Visayan warty pigs (Sus cebifrons negrinus) are native to all six Visayan islands, but can only now be found on the islands of Panay and Negros, having become extinct on the other four islands.

They live in the forests and rainforests of Negros Island, and they have several pairs of warts on their face. They have a mixed diet of fruit, roots, tubers, vegetables and domestic crops.

Although some adult males are solitary, warty pigs usually live in small groups of between five to twelve individuals. Boars and sows are easily told apart, although they are the same greyish-black colour; males are larger and they have three sets of warts on their face.

The warts on the boar’s face are part of a defence mechanism, designed to protect them from sharp tusks when fighting occurs. Boars also grow thick, hairy manes which they can raise to increase their size and presence, not only when they feel threatened, but also when they are competing against each other for mating rights. The adult female gives birth to between one to three piglets.

Negros Island warty pigs are under serious threat. Due to their consumption of domestic crops, farmers see them as pests and they are actively hunted not only to protect the harvest but also for their meat. Hunters kill warty pigs by digging traps and setting snares.

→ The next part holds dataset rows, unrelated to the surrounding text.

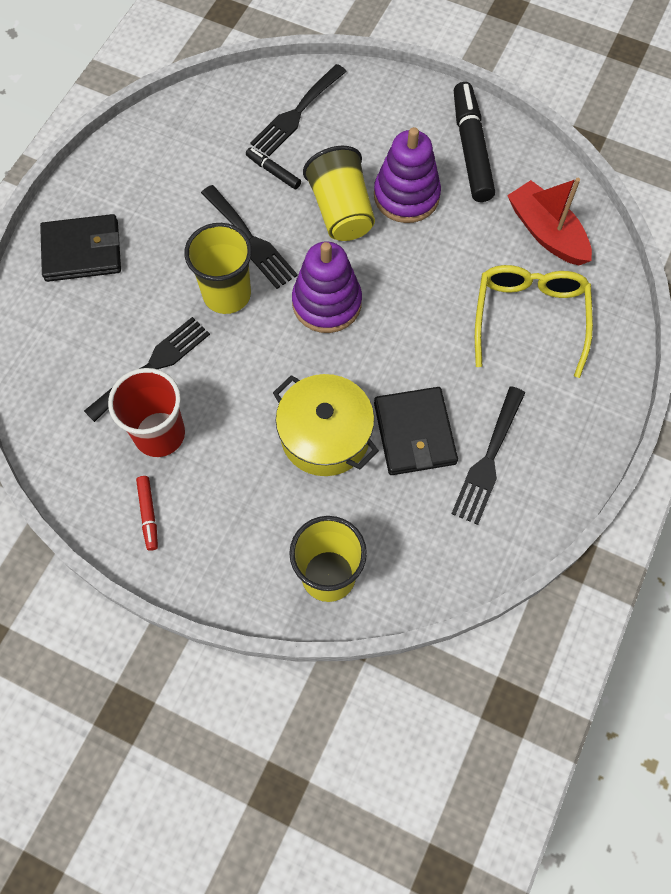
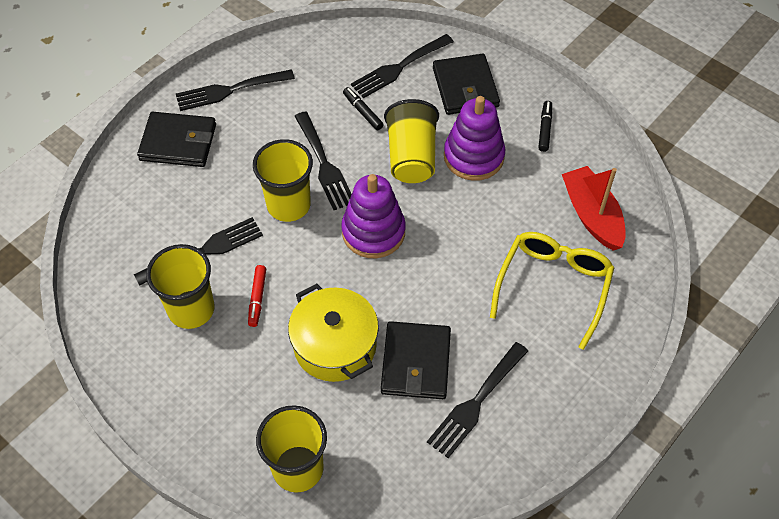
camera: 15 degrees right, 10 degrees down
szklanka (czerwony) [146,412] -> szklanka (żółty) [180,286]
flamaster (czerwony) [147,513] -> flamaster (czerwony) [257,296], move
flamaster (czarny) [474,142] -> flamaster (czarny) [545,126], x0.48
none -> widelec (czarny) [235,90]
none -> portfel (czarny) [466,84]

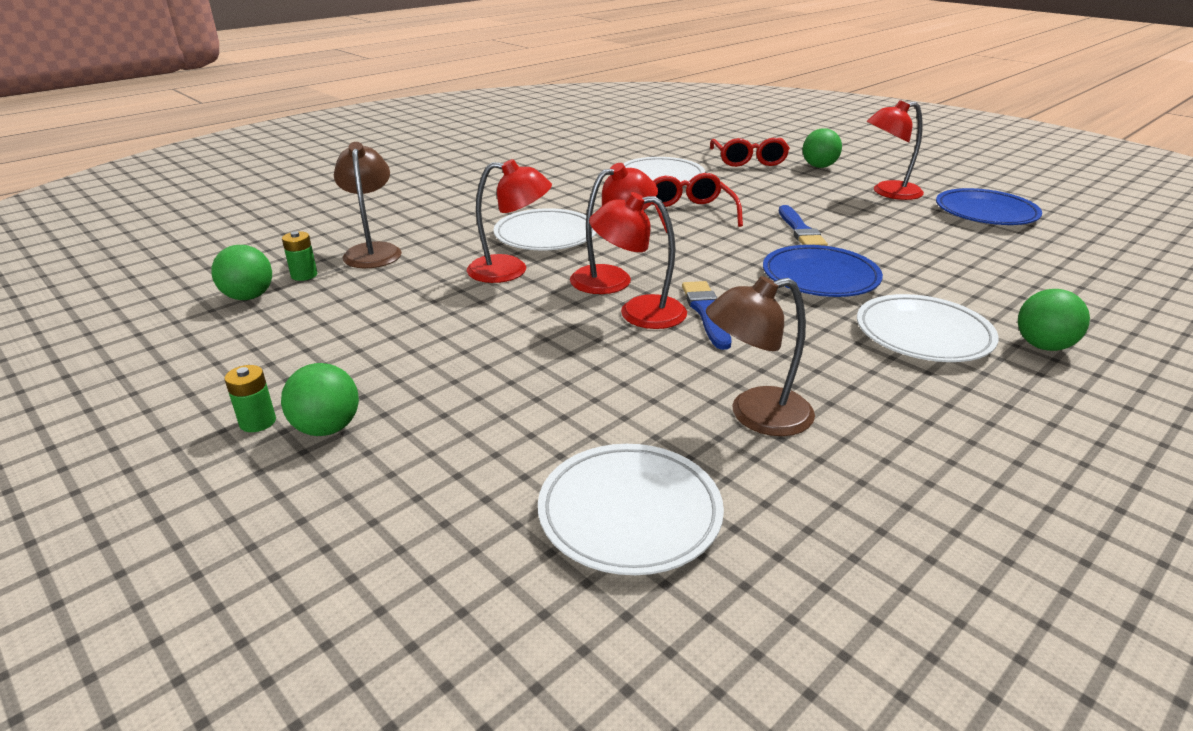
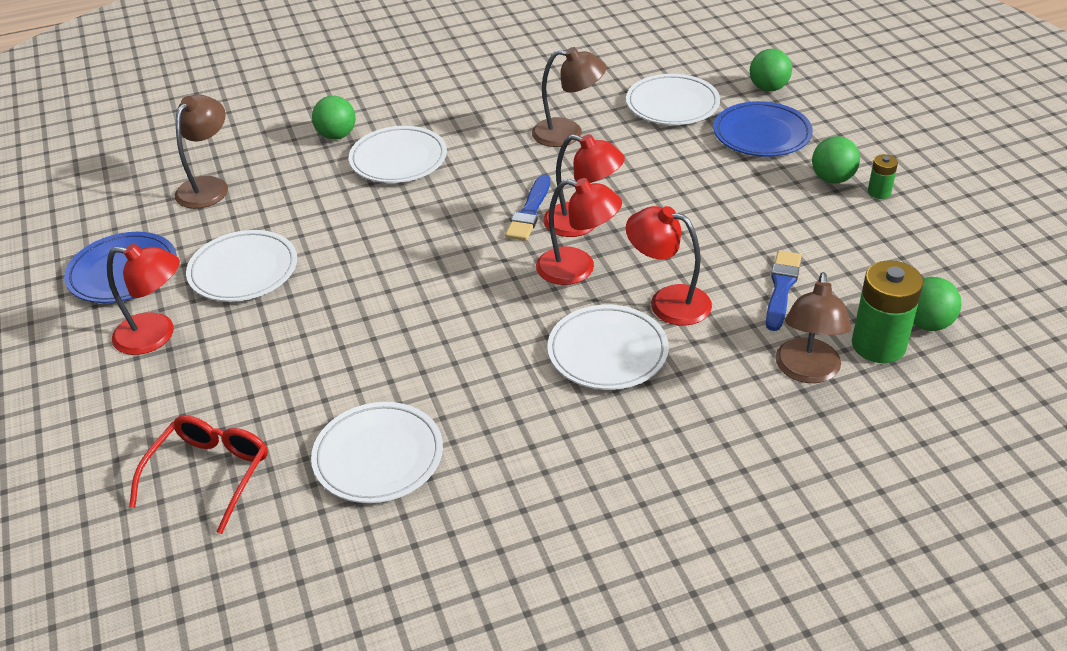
camera: 155 degrees left, 10 degrees up
bateria (zielony) [299,256] -> bateria (zielony) [887,311], x2.00
lampka (czerwony) [614,228] -> lampka (czerwony) [579,231], 150 degrees counterclockwise
okulary (czerwony) [697,203] -> none
talerz (niebieski) [823,271] -> talerz (niebieski) [763,129], move
pędzel (niebieski) [803,225] -> pędzel (niebieski) [783,290], move
piłka (zielony) [822,148] -> piłka (zielony) [770,70], move
none -> lampka (brązowy) [201,151]
none -> talerz (biały) [241,266]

Habitat destruction is also a major contributor to the warty pig’s declining numbers; increasing human populations are reducing the forest areas for agriculture land. As the soil is not very nutrient rich, new farmland has to be found every few years so more forests have to be cleared. Where there are humans there are domestic animals and warty hogs and domestic pigs will mate so interbreeding is another danger to the warty pig population.

Conservation programmes have been established in order to protect the existing wild populations with the hope of reintroducing them to islands where they have become extinct. In addition, zoos in the UK, Europe and the United States have established captive breeding programmes. However despite these programs, the future of the species is uncertain.